# Dataset entries
Content starts

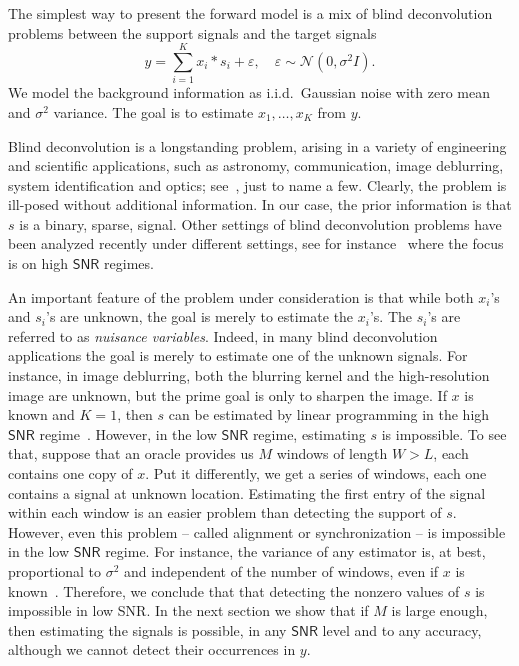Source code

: \documentclass[english,11pt]{article}
\numberwithin{equation}{section}
\theoremstyle{plain}
\theoremstyle{definition}
\theoremstyle{remark}
\theoremstyle{plain}
\theoremstyle{remark}
\theoremstyle{plain}
\theoremstyle{plain}
\newcommand{\SNR}{{\textsf{SNR}}}
\begin{document}
The simplest way to present the forward model is a mix of blind deconvolution problems between the support signals and the target signals
\begin{equation}
y = \sum_{i=1}^K x_i\ast s_i + \varepsilon,\quad \varepsilon\sim\mathcal{N}(0,\sigma^2 I).
\end{equation}
We model the background information as i.i.d.\ Gaussian noise with zero mean and $\sigma^2$ variance. 
The goal is to estimate $x_1,\ldots,x_K$ from $y$.

Blind deconvolution is a longstanding problem, arising in a variety of engineering and scientific applications, such as astronomy, communication, image deblurring, system identification and optics; see~\cite{jefferies1993restoration,shalvi1990new,ayers1988iterative,abed1997blind}, just to name a few. Clearly, the problem is ill-posed without additional information. In our case, the prior information is that $s$ is a binary, sparse, signal. 
Other settings of blind deconvolution problems have been analyzed recently under different settings, see for instance~\cite{ahmed2014blind,li2016identifiability,li2016rapid,ling2015self,ling2017blind,chi2016guaranteed}
where the focus is on high $\SNR$ regimes.


An important feature of the problem under consideration is that while both $x_i$'s and $s_i$'s are unknown, the goal is merely to estimate the $x_i$'s. The  $s_i$'s  are referred to as \emph{nuisance  variables}. Indeed, in many blind deconvolution applications the goal is merely to estimate one of the unknown signals. For instance, in image deblurring, both the blurring
kernel and the high-resolution image are unknown, but the prime goal is only
to sharpen the image.
If $x$ is known and $K=1$, then  $s$ can be estimated by linear programming  in the high $\SNR$ regime~\cite{de2012exact,duval2015exact,bendory2016robust,bendory2017robust,bernstein2017deconvolution}. However, in the low $\SNR$ regime, estimating $s$ is impossible. To see that, suppose that an oracle provides us $M$ windows of length $W>L$, each contains one copy of $x$. Put it differently, we get a series of windows, each one contains a signal at unknown location. 
Estimating the first entry of the signal within each  window is an easier problem than detecting the support of $s$. However, even this problem -- called alignment or synchronization -- is impossible in the low $\SNR$ regime.
For instance, the variance of any estimator is, at best, proportional to $\sigma^2$ and independent of the number of windows, even if $x$ is known~\cite{aguerrebere2016fundamental}. Therefore, we conclude that that detecting the nonzero values of $s$ is impossible in low \SNR. 
In the next section we show that if $M$ is large enough, then estimating the signals is possible, in any $\SNR$ level and to any accuracy, although we cannot detect their occurrences in $y$. 
\end{document}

Content ends

Your answer must be an exact copy of the lines from the start of the entries through the line with "where the focus is on high $\SNR$ regimes.", with no pictures.

Source code

: \documentclass[english,11pt]{article}
\numberwithin{equation}{section}
\theoremstyle{plain}
\theoremstyle{definition}
\theoremstyle{remark}
\theoremstyle{plain}
\theoremstyle{remark}
\theoremstyle{plain}
\theoremstyle{plain}
\newcommand{\SNR}{{\textsf{SNR}}}
\begin{document}
The simplest way to present the forward model is a mix of blind deconvolution problems between the support signals and the target signals
\begin{equation}
y = \sum_{i=1}^K x_i\ast s_i + \varepsilon,\quad \varepsilon\sim\mathcal{N}(0,\sigma^2 I).
\end{equation}
We model the background information as i.i.d.\ Gaussian noise with zero mean and $\sigma^2$ variance. 
The goal is to estimate $x_1,\ldots,x_K$ from $y$.

Blind deconvolution is a longstanding problem, arising in a variety of engineering and scientific applications, such as astronomy, communication, image deblurring, system identification and optics; see~\cite{jefferies1993restoration,shalvi1990new,ayers1988iterative,abed1997blind}, just to name a few. Clearly, the problem is ill-posed without additional information. In our case, the prior information is that $s$ is a binary, sparse, signal. 
Other settings of blind deconvolution problems have been analyzed recently under different settings, see for instance~\cite{ahmed2014blind,li2016identifiability,li2016rapid,ling2015self,ling2017blind,chi2016guaranteed}
where the focus is on high $\SNR$ regimes.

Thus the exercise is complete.